Investigation of the thermal development length in annular upward heated laminar supercritical fluid flows

Supercritical fluids are being used more commonly today in industrial applications, such as heat exchangers and coal fired power plants. Heat transfer to supercritical fluids shows complex behavior because the fluid properties vary sharply with temperature. As a consequence, the development length of the thermal boundary layer is expected to show complex behavior as well. In this paper the development length of the thermal boundary layer in supercritical CO2 and water flowing upward at laminar flow conditions is investigated analytically and numerically. An annulus configuration was selected as this geometry can be typically found in heat exchangers and a new nuclear reactor concept, the supercritical water reactor (SCWR). The laminar flow condition has been chosen in order to fully focus on the effect that temperature variations have on the development of the thermal boundary layer and to exclude any influence turbulence models might induce.

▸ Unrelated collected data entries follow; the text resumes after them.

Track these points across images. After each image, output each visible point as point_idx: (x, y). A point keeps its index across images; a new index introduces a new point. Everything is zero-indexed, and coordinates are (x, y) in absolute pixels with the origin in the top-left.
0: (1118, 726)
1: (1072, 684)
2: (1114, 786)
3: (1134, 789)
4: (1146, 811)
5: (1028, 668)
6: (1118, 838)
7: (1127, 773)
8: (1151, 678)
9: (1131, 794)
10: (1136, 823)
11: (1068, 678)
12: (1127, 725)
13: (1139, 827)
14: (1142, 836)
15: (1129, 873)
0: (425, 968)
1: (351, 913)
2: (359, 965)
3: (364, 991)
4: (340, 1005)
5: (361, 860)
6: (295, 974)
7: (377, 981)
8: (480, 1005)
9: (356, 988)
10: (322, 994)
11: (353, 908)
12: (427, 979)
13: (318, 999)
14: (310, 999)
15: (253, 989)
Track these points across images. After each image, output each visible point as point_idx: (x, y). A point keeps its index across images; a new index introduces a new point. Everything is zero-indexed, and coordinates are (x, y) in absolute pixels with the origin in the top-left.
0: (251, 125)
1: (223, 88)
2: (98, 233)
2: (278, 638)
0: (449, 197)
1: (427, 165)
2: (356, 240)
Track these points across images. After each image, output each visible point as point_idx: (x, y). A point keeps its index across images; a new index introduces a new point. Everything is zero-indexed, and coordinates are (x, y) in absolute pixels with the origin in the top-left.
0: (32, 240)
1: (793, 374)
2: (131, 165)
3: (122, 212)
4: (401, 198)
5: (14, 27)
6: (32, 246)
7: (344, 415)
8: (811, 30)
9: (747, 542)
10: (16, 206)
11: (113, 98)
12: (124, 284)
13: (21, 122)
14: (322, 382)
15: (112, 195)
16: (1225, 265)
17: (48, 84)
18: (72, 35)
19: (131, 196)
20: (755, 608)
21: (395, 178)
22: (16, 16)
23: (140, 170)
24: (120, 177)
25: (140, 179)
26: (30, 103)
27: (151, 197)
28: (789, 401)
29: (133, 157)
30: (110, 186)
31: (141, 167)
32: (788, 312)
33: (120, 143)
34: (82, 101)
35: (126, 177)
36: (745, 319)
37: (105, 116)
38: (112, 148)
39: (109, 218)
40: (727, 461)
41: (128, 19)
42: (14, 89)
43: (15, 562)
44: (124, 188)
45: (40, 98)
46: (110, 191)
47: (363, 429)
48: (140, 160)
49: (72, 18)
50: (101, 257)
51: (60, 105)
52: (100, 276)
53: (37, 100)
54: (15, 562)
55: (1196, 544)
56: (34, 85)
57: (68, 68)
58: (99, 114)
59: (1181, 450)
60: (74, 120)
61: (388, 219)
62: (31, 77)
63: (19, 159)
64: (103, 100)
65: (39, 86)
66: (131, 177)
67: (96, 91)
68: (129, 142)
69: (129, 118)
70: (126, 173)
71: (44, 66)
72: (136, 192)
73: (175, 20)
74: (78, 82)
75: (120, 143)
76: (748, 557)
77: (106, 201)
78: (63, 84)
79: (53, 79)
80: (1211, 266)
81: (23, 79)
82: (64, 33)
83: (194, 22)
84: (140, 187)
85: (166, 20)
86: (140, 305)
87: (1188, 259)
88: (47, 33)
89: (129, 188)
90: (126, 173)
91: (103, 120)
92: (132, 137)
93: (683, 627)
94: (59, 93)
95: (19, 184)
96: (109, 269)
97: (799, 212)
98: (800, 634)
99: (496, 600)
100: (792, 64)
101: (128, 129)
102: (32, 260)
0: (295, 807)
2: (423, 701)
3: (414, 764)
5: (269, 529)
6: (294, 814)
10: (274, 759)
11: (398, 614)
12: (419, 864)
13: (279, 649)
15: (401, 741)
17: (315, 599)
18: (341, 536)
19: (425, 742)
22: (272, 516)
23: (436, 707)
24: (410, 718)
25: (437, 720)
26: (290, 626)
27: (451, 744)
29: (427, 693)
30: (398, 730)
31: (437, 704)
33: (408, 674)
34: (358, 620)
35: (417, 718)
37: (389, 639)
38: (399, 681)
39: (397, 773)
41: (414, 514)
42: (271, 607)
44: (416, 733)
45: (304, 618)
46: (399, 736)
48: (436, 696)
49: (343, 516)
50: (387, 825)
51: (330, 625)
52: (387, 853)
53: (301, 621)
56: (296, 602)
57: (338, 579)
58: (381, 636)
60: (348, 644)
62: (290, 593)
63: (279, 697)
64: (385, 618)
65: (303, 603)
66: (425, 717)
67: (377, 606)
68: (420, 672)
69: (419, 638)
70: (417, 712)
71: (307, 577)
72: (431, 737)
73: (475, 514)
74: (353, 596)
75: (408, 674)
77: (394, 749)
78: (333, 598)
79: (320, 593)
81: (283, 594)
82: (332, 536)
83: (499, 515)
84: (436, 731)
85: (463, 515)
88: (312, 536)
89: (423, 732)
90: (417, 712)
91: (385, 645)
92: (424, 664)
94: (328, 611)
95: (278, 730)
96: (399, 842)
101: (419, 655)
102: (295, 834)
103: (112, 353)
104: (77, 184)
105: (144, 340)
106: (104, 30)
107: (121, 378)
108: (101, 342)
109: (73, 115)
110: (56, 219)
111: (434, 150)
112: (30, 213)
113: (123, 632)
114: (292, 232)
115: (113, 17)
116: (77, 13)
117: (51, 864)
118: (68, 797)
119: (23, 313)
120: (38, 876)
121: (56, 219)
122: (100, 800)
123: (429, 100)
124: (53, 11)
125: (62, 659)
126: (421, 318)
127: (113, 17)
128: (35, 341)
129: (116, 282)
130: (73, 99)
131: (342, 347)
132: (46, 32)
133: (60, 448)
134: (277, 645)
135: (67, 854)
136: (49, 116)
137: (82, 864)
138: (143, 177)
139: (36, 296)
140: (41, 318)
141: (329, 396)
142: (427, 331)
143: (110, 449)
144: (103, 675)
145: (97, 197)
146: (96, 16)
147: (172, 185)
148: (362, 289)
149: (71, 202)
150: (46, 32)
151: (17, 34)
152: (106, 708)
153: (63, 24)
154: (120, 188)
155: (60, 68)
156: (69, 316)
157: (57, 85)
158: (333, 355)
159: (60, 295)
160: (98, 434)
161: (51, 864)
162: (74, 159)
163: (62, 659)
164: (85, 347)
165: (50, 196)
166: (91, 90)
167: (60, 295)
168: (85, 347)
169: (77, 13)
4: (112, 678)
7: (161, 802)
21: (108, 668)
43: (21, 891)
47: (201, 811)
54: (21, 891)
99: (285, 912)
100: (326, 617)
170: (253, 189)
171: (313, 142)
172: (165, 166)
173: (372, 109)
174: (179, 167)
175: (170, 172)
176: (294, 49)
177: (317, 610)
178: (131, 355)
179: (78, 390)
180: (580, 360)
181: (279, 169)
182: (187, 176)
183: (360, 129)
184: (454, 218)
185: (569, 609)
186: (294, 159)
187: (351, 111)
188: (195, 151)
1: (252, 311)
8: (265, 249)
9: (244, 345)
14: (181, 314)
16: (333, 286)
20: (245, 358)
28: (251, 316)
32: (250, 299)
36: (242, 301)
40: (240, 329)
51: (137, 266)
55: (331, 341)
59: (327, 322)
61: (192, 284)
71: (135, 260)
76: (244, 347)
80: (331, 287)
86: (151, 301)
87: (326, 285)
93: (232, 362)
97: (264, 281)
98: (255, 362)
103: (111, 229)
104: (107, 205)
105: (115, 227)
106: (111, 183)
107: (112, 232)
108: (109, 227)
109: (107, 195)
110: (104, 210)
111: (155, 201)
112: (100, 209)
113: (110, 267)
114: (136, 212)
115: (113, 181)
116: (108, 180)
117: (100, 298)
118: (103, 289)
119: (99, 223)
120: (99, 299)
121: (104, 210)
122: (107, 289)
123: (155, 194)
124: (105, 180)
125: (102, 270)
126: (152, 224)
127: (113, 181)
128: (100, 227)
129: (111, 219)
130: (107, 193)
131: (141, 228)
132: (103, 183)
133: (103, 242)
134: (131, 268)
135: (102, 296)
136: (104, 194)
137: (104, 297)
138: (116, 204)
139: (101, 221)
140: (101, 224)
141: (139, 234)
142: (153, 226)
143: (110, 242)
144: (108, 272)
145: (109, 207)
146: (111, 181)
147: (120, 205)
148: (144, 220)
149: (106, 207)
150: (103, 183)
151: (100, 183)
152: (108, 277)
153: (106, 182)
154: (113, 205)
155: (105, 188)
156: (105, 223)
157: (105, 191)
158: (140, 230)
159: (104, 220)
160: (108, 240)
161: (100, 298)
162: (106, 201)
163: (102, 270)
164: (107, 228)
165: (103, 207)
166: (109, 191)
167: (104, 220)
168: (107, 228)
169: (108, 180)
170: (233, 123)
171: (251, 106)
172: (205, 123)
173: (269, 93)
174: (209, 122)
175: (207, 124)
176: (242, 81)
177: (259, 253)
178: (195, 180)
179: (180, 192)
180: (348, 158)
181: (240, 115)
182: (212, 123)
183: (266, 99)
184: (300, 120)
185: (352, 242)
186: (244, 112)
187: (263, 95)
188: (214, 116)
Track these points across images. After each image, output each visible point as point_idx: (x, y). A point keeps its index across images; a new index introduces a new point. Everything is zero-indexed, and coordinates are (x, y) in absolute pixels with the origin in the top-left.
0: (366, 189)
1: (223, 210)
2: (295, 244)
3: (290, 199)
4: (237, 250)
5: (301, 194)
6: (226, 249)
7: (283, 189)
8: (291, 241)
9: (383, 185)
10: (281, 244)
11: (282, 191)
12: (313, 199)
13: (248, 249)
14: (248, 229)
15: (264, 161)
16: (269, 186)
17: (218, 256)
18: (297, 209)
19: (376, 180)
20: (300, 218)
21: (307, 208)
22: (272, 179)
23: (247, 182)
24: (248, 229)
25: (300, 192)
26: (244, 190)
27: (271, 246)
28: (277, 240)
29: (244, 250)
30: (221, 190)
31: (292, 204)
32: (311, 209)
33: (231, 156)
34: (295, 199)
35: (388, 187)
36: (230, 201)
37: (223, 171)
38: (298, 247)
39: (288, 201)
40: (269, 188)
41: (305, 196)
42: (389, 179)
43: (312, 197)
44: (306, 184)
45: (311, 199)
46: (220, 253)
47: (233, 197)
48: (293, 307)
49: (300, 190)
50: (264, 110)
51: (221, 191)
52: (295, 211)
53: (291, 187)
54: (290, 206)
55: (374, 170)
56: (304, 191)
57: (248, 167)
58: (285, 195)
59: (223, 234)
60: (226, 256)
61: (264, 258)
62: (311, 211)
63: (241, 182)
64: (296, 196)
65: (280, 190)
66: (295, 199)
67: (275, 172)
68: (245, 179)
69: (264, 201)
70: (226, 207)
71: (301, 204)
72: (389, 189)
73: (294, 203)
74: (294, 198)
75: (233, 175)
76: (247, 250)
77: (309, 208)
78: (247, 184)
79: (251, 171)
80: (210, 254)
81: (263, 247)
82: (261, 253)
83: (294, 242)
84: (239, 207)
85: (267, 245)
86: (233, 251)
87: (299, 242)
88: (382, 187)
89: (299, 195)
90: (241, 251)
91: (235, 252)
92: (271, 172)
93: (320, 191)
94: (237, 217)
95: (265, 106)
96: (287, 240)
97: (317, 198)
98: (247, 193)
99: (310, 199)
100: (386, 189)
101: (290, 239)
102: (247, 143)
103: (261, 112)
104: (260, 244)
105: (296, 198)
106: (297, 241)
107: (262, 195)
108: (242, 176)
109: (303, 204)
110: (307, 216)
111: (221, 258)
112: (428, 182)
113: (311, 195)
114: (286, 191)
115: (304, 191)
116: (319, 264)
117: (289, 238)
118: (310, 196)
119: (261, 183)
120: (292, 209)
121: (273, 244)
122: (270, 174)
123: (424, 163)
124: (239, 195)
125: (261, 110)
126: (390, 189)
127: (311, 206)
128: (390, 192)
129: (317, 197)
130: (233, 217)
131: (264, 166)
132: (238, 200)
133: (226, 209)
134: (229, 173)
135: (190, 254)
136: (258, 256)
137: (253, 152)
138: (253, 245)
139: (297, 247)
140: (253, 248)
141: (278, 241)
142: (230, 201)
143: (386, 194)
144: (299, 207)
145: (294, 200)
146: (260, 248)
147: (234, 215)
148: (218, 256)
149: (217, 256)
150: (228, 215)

It is analytically shown that the thermal development length is not only a function of the Peclet number, but also of dimensionless numbers that represent fluid property changes, as well as the inlet temperature. The analytical model also explains how the varying properties affect heat transfer. Analytical insights and numerical results are then combined to show that the thermal development length can be written as a dimensionless ratio of wall heat flux and mass flux for given temperature and pressure. Although mostly CO2 (9.52 MPa) was investigated, it is shown that a similar result can be obtained for water (25 MPa).